Rule 145: An issue for crowdfunding company exits

Startup investors all hope for a great “exit.” Most startups, of course, will never get to that point, but for the successful ones, the principal ways that investors get repaid for their faith in a high-growth early stage company is an eventual IPO, hopefully at a price much higher than the price they paid, or through the acquisition of the startup by another company.

It can take a very, very long time for a startup to get to the point of an IPO. We aren’t aware of a company crowdfunded under Regulation CF having done an IPO yet. Mergers and acquisitions are a much more likely option for an exit for a company that raised funds in a Regulation CF offering.

We’ve seen some of those.
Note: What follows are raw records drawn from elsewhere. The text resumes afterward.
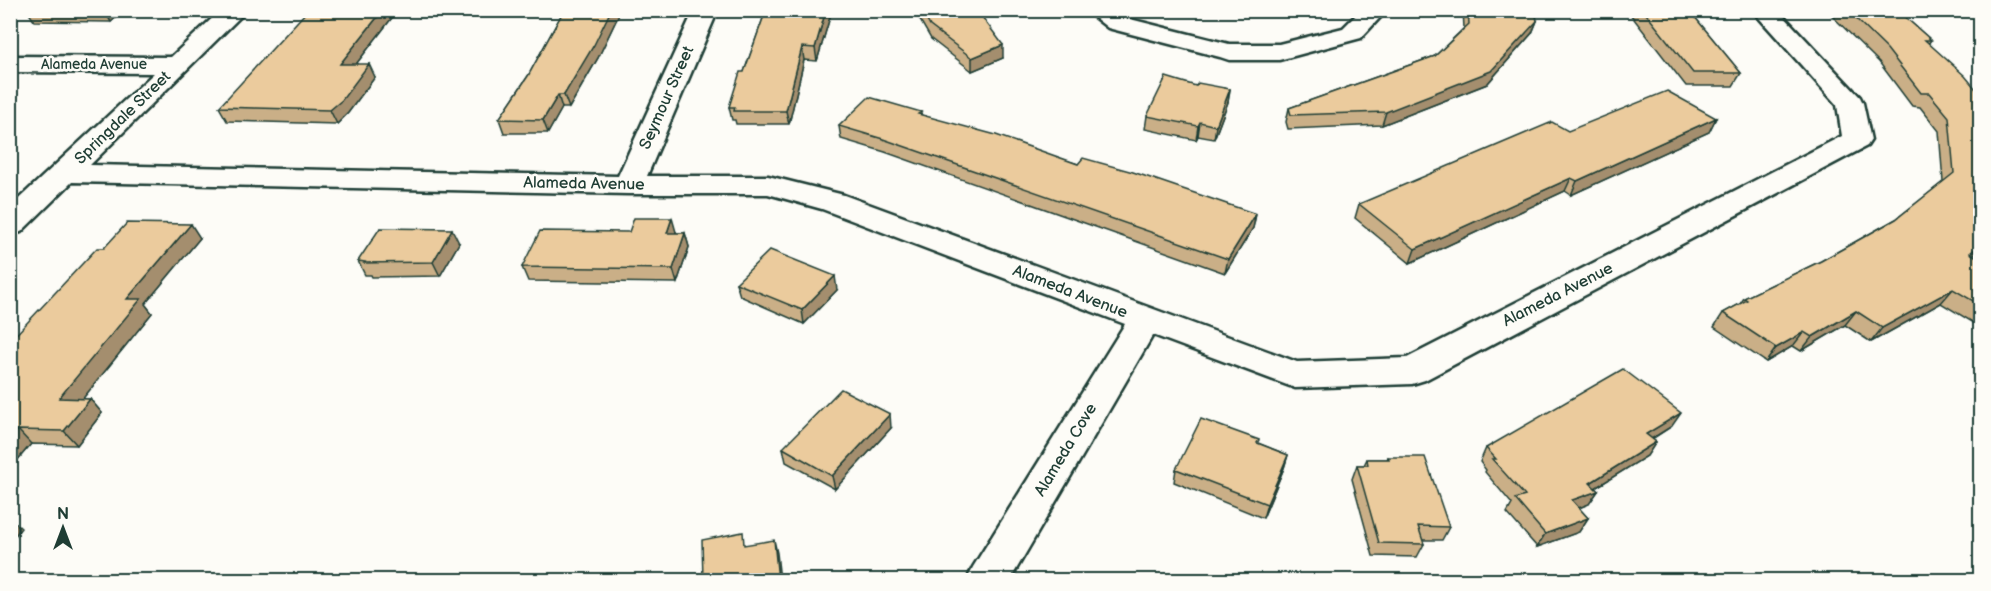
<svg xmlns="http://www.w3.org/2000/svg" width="1991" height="591" font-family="'Balsamiq Sans',sans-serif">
  <rect width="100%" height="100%" fill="#fdfcf7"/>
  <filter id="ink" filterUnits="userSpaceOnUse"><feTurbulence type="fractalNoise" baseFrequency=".0167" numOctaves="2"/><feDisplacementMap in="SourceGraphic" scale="12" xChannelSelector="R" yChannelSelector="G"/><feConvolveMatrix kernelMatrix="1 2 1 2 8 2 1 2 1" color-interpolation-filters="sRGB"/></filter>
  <g filter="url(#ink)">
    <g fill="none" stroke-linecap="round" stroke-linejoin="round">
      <g stroke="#1f3d34" stroke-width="5">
        <path id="minor" d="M221 10H247L90 165 618 176 694 10H718L647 176H768L844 195 1297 362 1407 358 1842 136 1837 105 1752 10H1778L1860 97 1863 103 1871 140 1867 146 1425 380 1412 384 1295 388 1153 335 1010 580H967L973 567 1125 324 822 209 768 194H628L72 182 21 232 10 235V207L154 73 10 72V56L171 57Z
          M1085 10H1114L1126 18 1229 44H1279L1343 28 1361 10H1387L1361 38 1279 60H1229L1220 57 1108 28Z"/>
      </g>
      <use href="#minor" fill="#fdfcf7" fill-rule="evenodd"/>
    </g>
    <path fill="#caaf87" stroke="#1f3d34" stroke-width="1.5" d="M27 10H124L111 22 34 21Z
      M398 10 356 64 375 77 348 113 337 124 227 121 219 107Z
      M564 10H621L598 58 569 108H562L548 133H504L499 119 528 76Z
      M766 10H832L817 61 804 60 789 124H736L735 120H732L729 107 744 72Z
      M914 10H977L1003 58 972 71 931 39Z
      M1463 10H1535L1537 21 1532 33 1487 84 1382 125 1288 129 1286 122 1289 108 1435 56 1464 28Z
      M1627 10H1689L1741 73 1733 86H1686Z
      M1826 10H1897L1931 40 1928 44 1980 94V249L1973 255 1980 259V325L1979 326 1941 303 1871 342 1845 325 1801 351 1793 346 1766 362 1714 327 1723 313 1740 304 1744 298 1821 261 1896 219 1943 182 1939 131 1920 107 1912 106 1879 62Z
      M1196 86 1230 89 1228 102 1214 139 1198 136 1196 140 1145 129 1147 116Z
      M921 112V115L1078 164 1256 214 1253 228 1225 273 885 152 841 139 839 126Z
      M1716 118 1709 132 1571 195 1565 191 1410 263 1355 218 1359 204 1568 131Z
      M676 232V233H685L689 247 677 283 528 281 522 267Z
      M200 238 145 304 152 313 82 399H90L102 413 77 445 31 444 10 469V341L104 248Z
      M459 243 440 276 372 277 371 275H365L358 261Z
      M736 283 837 290 804 324 740 296Z
      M1672 426 1652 439 1656 442 1647 456 1595 488 1598 491 1589 504 1579 508 1588 518 1579 532 1537 547 1507 513 1512 504 1485 472 1486 470 1480 462 1486 448Z
      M891 428 835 489 786 462 783 448Z
      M1258 443 1288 455 1284 468 1263 518 1174 482 1176 469Z
      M1388 457 1449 527 1442 540H1422L1424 544 1417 557 1373 556 1352 479 1357 465H1364L1367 459H1387Z"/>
    <path fill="#a48e6e" stroke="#1f3d34" stroke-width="1.5" d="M104 10H124L111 22Z
      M383 10H398L346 77 340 64Z
      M611 10H621L598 58 569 108 564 95Z
      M826 10H832L817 61 815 48Z
      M1537 21 1532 33 1487 84 1382 125 1386 112Z
      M1003 45V58L972 71V58Z
      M802 47 804 60 789 124 786 111Z
      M369 64 375 77 348 113 337 124 330 110Z
      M1230 89 1228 102 1214 139 1216 126Z
      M558 95 562 108 548 133 543 120Z
      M1716 118 1709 132 1571 195 1577 181Z
      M1200 122 1198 136 1196 140 1198 126Z
      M1571 178 1565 191 1410 263 1415 249Z
      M1256 214 1253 228 1225 273 1228 259Z
      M672 218 676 232 671 247 667 233Z
      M191 224 200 238 145 304 152 313 72 412 59 398 127 299Z
      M452 229 459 243 440 276 433 262Z
      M685 233 689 247 677 283 673 269Z
      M1980 245V249L1959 267 1970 253Z
      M835 276 837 290 804 324 802 310Z
      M1953 289 1941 303 1871 342 1882 328Z
      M1856 311 1845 325 1801 351 1812 337Z
      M1804 332 1793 346 1766 362 1776 348Z
      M90 399 102 413 77 445 64 431Z
      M1681 413 1672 426 1637 448 1646 434Z
      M890 414 891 428 835 489 832 476Z
      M18 430 31 444 10 469V439Z
      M1656 442 1647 456 1582 496 1590 483Z
      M1288 455 1284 468 1263 518 1267 504Z
      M1598 491 1589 504 1563 514 1572 500Z
      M10 518 21 528 10 542Z
      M1588 518 1579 532 1537 547 1545 534Z
      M774 540 777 553 780 580H778Z"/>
    <path fill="#ebcb9d" stroke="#1f3d34" stroke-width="1.5" d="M308 10H383L340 64H369L342 100 330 110 219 107Z
      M564 10H611L594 45 564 95H558L543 120 499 119 528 76Z
      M766 10H826L815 48 802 47 786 111H734L735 107H729L740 72H744Z
      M921 10H977L1003 45 972 58 930 26Z
      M1468 10H1535L1537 21 1491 71 1386 112 1291 115 1289 108 1435 56 1469 24Z
      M1643 10H1689L1741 73H1693Z
      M1847 10H1897L1931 40H1925L1965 76 1980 94V245L1970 253 1980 259V305L1953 289 1882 328 1856 311 1812 337 1804 332 1776 348 1723 313 1747 300 1744 298 1821 261 1896 219 1954 173 1949 117 1929 93H1921L1887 49Z
      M1166 77 1196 86 1198 83 1230 89 1216 126 1200 122 1198 126 1147 116Z
      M1667 91 1716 118 1577 181 1571 178 1415 249 1359 204 1552 122 1568 131Z
      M869 97 921 112 918 114 996 135 1078 164 1083 158 1133 172 1256 214 1228 259 883 139 839 126Z
      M634 218H672L667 233H685L673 269 522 267 540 231 629 232Z
      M127 223 191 224 127 299H141L59 398 90 399 64 431 18 430 10 439V341L97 248H104Z
      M380 228 452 229 433 262 364 263 365 262 358 261Z
      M770 250 835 276 802 310 736 283Z
      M1623 369 1681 413 1646 434 1656 442 1590 483 1598 491 1572 500 1588 518 1545 534 1515 499 1525 496 1492 459H1496L1486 448Z
      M841 389 890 414 832 476 783 448Z
      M1201 419 1259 440 1257 443 1288 455 1267 504 1176 469Z
      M1388 457H1425L1449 527 1418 526 1424 544 1379 543 1357 465H1368L1367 459H1389Z
      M743 532 744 545 774 540 778 580H703L702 540Z"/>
  </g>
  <g text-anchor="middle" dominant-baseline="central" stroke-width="5" stroke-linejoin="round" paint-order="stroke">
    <g font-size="14" fill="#1f3d34" stroke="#fdfcf7">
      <text x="94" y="64">Alameda Avenue</text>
    </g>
    <g font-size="16" fill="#1f3d34" stroke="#fdfcf7">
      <text transform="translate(667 98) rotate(-66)">Seymour Street</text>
      <text transform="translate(123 118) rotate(-44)">Springdale Street</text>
      <text transform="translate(584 184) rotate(1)">Alameda Avenue</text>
      <text transform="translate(1070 292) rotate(21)">Alameda Avenue</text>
      <text transform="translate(1558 295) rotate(-27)">Alameda Avenue</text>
      <text transform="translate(1066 450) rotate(-59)">Alameda Cove</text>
    </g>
  </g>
  <rect width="1991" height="591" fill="none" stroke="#fdfcf7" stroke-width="36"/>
  <rect x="18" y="18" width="1955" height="555" fill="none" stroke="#1f3d34" stroke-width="2" filter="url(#ink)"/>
  <g transform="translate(63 528)" stroke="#fdfcf7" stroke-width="4.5" paint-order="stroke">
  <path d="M0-4.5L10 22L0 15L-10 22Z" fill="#1f3d34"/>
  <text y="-9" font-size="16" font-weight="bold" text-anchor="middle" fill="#1f3d34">N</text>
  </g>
</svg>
And there’s a big issue there.

The source of the issue is Rule 145 under the Securities Act of 1933. That says, in effect, that when a shareholder votes to accept or reject a merger proposal, they are making an investment decision with respect to the offer of the acquiring company’s shares. That means that when a company offers to acquire a company that has a number of investors from a previous round of crowdfunding (presumably after the Rule 501 holding period), that offer needs to be registered under the Securities Act or made in compliance with an exemption from registration (such as Regulation A, Regulation D, or Regulation CF). The problem is, this will be difficult for many companies to achieve, and near impossible for some.
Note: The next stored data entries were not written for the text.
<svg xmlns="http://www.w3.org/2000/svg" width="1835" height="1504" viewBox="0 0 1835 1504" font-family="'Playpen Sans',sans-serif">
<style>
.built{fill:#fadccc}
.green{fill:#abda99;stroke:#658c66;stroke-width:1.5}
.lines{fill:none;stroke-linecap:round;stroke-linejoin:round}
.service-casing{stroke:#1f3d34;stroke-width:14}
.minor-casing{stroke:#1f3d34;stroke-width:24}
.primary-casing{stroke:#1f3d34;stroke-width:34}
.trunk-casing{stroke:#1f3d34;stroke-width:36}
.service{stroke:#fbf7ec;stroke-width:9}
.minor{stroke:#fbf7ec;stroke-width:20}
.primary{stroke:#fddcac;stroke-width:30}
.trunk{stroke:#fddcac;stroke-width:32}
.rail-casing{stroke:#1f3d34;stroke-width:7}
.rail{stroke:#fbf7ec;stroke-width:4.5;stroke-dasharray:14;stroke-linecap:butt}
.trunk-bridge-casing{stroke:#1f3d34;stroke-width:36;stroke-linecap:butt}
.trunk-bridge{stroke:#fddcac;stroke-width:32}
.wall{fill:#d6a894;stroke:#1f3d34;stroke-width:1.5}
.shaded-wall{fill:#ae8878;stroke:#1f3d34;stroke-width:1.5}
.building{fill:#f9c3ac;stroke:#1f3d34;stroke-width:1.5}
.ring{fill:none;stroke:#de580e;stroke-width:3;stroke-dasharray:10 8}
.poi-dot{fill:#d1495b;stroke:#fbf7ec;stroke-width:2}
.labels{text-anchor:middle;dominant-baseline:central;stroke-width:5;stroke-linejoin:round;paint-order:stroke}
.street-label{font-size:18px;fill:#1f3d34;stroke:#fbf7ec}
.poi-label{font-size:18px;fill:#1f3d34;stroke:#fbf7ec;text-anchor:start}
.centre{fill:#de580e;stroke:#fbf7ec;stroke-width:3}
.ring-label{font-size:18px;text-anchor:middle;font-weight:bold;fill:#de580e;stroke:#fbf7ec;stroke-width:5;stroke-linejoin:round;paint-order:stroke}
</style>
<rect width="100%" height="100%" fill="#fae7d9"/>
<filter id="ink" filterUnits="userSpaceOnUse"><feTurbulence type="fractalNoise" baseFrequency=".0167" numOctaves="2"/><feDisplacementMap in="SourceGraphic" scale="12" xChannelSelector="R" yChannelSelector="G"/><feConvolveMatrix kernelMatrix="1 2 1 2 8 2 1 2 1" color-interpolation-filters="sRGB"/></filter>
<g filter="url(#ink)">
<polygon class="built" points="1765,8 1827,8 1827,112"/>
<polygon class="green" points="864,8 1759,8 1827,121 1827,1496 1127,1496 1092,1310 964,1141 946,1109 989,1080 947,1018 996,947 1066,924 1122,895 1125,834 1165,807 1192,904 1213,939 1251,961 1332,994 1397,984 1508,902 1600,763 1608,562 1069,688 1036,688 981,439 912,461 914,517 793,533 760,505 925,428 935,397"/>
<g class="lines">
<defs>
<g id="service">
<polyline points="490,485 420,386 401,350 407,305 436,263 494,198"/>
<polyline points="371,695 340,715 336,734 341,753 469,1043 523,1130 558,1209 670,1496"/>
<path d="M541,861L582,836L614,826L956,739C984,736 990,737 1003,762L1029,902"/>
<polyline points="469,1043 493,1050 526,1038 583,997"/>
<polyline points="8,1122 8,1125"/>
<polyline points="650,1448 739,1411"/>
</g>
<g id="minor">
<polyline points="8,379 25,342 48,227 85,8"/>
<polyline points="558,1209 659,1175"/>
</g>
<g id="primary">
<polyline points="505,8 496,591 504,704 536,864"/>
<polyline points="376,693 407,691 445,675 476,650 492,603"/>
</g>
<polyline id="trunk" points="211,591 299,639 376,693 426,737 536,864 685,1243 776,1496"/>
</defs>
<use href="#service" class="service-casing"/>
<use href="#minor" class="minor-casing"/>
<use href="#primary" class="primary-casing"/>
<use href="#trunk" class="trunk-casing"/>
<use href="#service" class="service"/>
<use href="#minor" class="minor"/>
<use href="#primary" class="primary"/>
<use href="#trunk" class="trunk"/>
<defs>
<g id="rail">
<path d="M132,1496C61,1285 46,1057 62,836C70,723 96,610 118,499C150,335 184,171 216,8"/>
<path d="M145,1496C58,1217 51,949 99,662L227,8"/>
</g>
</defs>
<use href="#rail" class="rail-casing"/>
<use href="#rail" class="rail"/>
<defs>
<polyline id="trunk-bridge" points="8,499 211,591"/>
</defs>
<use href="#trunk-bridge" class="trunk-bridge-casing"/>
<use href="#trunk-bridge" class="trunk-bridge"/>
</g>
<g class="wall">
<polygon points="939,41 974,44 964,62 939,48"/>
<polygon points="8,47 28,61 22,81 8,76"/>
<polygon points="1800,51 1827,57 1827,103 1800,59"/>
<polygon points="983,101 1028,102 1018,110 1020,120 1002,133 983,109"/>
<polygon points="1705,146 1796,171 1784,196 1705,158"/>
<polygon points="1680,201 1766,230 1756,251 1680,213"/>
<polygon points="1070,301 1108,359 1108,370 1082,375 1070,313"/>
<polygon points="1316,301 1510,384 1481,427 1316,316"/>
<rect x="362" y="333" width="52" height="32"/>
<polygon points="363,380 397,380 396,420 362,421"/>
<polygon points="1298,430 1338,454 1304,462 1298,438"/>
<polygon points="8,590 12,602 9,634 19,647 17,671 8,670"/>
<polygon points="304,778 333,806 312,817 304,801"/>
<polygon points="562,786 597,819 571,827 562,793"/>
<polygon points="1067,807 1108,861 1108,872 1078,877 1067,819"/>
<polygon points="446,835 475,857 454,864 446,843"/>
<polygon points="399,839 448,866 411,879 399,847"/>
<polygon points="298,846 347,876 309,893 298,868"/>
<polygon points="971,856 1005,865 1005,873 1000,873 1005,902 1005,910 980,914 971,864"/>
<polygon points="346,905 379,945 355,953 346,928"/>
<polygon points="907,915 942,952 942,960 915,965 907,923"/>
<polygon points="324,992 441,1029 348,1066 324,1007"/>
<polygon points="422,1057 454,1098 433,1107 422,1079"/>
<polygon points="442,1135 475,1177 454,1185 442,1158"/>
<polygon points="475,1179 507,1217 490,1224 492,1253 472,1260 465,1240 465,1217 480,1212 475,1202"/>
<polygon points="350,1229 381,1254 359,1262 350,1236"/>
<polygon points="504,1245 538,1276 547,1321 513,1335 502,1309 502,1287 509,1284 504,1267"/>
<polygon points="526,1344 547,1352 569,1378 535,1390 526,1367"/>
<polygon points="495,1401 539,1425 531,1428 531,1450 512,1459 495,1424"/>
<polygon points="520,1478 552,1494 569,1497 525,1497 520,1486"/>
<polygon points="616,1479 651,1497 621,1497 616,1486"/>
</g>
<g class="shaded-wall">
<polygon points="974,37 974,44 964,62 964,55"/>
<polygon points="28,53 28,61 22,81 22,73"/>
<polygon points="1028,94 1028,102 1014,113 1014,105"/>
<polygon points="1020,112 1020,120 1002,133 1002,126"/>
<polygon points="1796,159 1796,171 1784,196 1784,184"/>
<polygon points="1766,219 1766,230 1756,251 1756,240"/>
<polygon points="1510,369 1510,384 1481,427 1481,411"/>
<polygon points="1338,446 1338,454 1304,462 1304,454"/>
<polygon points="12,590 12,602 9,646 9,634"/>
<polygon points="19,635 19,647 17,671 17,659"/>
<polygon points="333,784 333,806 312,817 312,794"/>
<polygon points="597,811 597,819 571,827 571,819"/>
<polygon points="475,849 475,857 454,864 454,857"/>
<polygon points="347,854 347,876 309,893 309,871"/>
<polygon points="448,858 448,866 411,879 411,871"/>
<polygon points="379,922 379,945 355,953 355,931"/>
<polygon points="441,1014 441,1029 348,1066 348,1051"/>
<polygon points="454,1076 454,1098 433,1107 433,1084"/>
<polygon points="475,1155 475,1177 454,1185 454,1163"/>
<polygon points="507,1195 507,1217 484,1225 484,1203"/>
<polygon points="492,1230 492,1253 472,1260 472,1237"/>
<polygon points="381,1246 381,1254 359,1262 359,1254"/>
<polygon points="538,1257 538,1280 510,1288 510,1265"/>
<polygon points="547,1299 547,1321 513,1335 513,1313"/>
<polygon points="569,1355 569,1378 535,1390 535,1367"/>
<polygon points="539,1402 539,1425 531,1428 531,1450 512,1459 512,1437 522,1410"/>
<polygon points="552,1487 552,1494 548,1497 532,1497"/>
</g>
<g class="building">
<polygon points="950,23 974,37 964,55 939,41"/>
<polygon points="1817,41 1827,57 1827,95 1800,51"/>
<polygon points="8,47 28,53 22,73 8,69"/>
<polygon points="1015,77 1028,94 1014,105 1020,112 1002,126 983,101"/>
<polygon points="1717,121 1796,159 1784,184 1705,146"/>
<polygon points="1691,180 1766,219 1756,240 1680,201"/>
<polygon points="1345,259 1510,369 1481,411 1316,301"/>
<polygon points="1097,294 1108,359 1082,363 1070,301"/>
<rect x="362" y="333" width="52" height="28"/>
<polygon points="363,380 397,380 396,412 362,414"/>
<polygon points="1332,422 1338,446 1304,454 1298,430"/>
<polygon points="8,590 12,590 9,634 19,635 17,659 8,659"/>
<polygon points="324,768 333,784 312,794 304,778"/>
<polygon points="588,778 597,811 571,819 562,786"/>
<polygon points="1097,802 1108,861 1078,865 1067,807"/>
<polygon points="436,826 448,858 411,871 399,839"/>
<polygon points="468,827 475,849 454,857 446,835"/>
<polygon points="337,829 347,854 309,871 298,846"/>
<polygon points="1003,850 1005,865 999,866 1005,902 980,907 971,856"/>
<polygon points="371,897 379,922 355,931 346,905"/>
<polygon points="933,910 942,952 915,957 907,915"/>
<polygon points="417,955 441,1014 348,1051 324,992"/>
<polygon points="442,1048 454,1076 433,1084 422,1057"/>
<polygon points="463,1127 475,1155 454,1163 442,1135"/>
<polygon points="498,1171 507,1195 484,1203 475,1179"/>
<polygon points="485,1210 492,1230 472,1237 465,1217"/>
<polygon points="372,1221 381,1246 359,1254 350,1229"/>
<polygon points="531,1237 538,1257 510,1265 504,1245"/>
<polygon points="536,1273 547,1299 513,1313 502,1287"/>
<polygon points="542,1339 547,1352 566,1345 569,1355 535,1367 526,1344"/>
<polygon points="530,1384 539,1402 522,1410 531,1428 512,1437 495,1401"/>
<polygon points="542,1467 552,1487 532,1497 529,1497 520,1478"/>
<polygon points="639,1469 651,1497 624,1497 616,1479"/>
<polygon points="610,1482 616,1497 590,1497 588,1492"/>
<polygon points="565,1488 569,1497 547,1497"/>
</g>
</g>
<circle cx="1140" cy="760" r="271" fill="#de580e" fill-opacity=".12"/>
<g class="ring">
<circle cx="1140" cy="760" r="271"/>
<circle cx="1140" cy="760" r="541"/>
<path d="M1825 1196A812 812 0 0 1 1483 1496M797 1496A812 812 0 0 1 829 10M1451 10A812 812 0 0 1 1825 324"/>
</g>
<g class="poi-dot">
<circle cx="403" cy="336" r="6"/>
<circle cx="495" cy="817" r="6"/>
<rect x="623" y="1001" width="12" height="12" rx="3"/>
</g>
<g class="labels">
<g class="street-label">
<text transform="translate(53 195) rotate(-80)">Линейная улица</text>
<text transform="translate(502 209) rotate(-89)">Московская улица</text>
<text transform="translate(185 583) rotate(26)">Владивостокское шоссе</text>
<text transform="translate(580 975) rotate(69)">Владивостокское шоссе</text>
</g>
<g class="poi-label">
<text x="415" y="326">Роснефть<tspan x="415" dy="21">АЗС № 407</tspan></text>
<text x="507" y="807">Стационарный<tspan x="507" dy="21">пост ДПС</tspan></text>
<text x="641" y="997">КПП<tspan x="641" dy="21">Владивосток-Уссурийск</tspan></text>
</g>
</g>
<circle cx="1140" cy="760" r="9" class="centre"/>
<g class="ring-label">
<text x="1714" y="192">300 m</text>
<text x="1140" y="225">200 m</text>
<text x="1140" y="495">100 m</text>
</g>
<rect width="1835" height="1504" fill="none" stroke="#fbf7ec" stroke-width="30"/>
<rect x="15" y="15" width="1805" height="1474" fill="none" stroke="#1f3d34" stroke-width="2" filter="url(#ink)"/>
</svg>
A merger may require the vote of shareholders even if they hold shares designated as non-voting under the crowdfunded company’s certificate of incorporation. Depending on the state where the company is organized, there may well be inalienable “statutory voting rights.” And having given someone else a proxy to vote the shares doesn’t help either. The person holding the proxy is still going to have to make an investment decision. If there is a vote, there is an offer that has to comply with the securities law.

Registration of such offers is prohibitively expensive unless the acquiror is already a public company. Regulation A is also likely to be too expensive unless the acquiror has a Regulation A offering open that it can amend. Regulation D is unlikely to be an option since most of the crowdfunding investors will be non-accredited. Regulation CF might work if the acquiror is eligible to use it (so no acquisitions by foreign companies or investment companies) and the value of the securities to be offered to the crowd investors is below the $5 million limit. But if the crowd is holding more than $5 million worth of securities from previous crowdfunding rounds, that’s not going to work, either.

As a result, in some proposed acquisitions, the acquiror has not been able to offer its shares to the crowd investors, and had to offer to cash them out. That approach comes with its own problems, since depending on the structure of the tender offer, there may be a public tender offer that has to follow tender offer rules. But it isn’t subject to the requirement to register the offering under the Securities Act.

In other acquisitions, the acquiror seems not to have addressed the issue of registration or exemption at all. It may be that acquiring companies and their advisers are using merger docs developed for private companies where all the investors are accredited and just not thinking how crowdfunded companies are different.

What we don’t seem to be seeing is acquisitions of crowdfunded companies that comply with not just corporate law but also securities law. It’s not easy to suggest solutions here. A cash-out is compliant. Possibly SAFEs could be modified to provide only for cash-outs in these circumstances (as opposed to the investor being able to choose between cash and conversion, which is generally the case upon a liquidity event). But cash can be a disappointing exit for investors who believed in the company’s future, and acquiring companies may not have a heap of available cash.

We’re hoping that the new secondary trading markets that are standing up for crowdfunded securities may help here, and we are always open to suggested solutions.